Quote by Gufuncouple
This problem is entirely due to slow IP communication between back-end computers, possibly including the Web server. Only the people who set up the network at the site which hosts the Web server can fix this problem.
You are clearly an expert in such matters, I have very little knowledge about any of what you have said, but I think I get the jist of it.
Does this mean that if Swinging Heaven are not the same people as the people who set up the network.... that we will have to wait for the people who set up the network to address the problem.
If so, it could potentially be a little while - unless Swinging Heaven have arrange some form of out of hours support to address such issues.
Depending on the type of Datacentre that the servers are hosted from. The SH support team have to contact the DC Operations staff to identify where the problem is and if a fix can be applied to restore service. Most DC's are 'secure' environments and require a PTW (Permit to Work) for external engineers to visit and repair.
8 times out of 10 a 504 error is caused by a faulty patch cable between the server and the network hub.

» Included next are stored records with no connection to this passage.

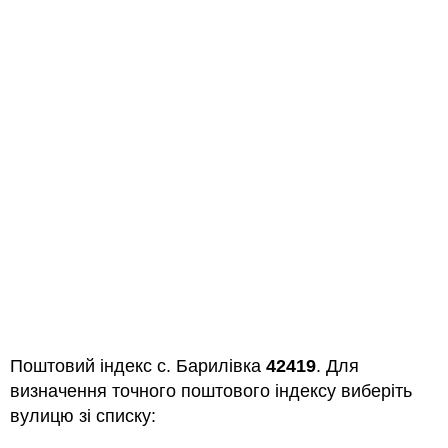
Поштовий індекс с. Барилівка
42419
. Для
визначення точного поштового індексу виберіть
вулицю зі списку:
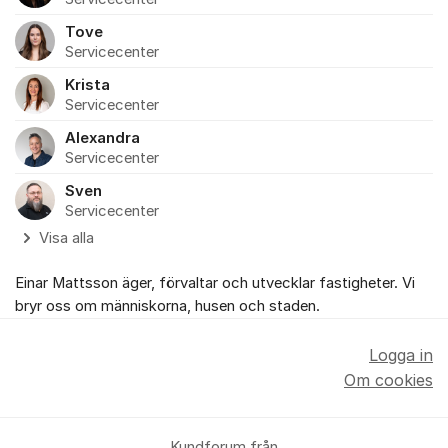
Tove
Servicecenter
Krista
Servicecenter
Alexandra
Servicecenter
Sven
Servicecenter
Visa alla
Einar Mattsson äger, förvaltar och utvecklar fastigheter. Vi
bryr oss om människorna, husen och staden.
Logga in
Om cookies
Kundforum från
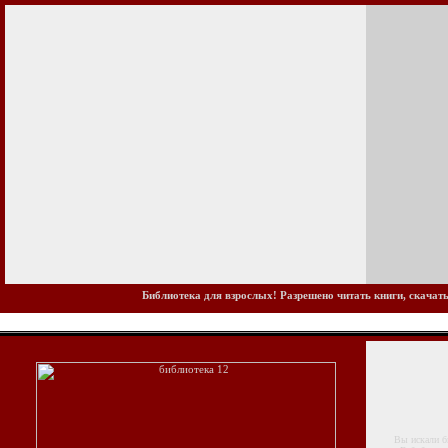
Библиотека для взрослых! Разрешено читать книги, скачать
Вы искали биб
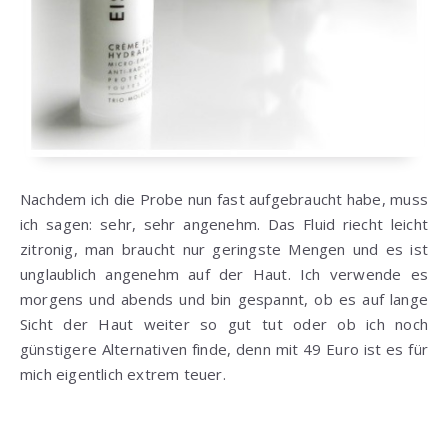
Nachdem ich die Probe nun fast aufgebraucht habe, muss
ich sagen: sehr, sehr angenehm. Das Fluid riecht leicht
zitronig, man braucht nur geringste Mengen und es ist
unglaublich angenehm auf der Haut. Ich verwende es
morgens und abends und bin gespannt, ob es auf lange
Sicht der Haut weiter so gut tut oder ob ich noch
günstigere Alternativen finde, denn mit 49 Euro ist es für
mich eigentlich extrem teuer.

The other 2 times are usually the NIC (Network Interface Card) developing a fault.
When we architect server farms we would normally specify servers that contain twin NIC's and that they are patched to separate hubs to avoid this type of problem occurring and thus provide some degree of fail-safe.

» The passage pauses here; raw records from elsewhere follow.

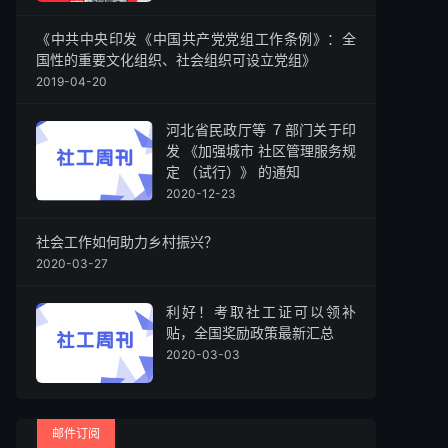
《中共中央印发《中国共产党党组工作条例》：全
国性的重要文化组织、社会组织可设立党组》
2019-04-20
河北省民政厅等 ７部门关于印
发 《加强城市 社区管理服务规
定 （试行）》 的通知
2020-12-23
社会工作如何助力乡村振兴？
2020-03-27
利好！考取社工证可以领补
贴，全国奖励政策最新汇总
2020-03-03
邮件订阅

DRAC, ILO allow for remote access when a server is down, IP-KVM if the servers dont support that is another option, ATS, RemotePDUs, so for the most part they have the ability to control things remotley, the kit exists.
They are using Varnish/Nginx servers which support load-balancing but will kick out faulty servers from the pool if one stops responding so even with single NICs this should be under control. There may be LVM sitting infront of all the servers too which will also kick out non responding servers.
Dual NICs in a Active/Pasive setup will not always fall over correctly in certian situations which can be quite annoying, round-robin is annoying as it can lead to an intermittant packet loss if a switch/cable has a problem.
They should also be running some form on nagios or service monitoring system to make sure that all is running correctly and if not it will start txting the admins to sort it out or take certian actions to kick the servers back into life again.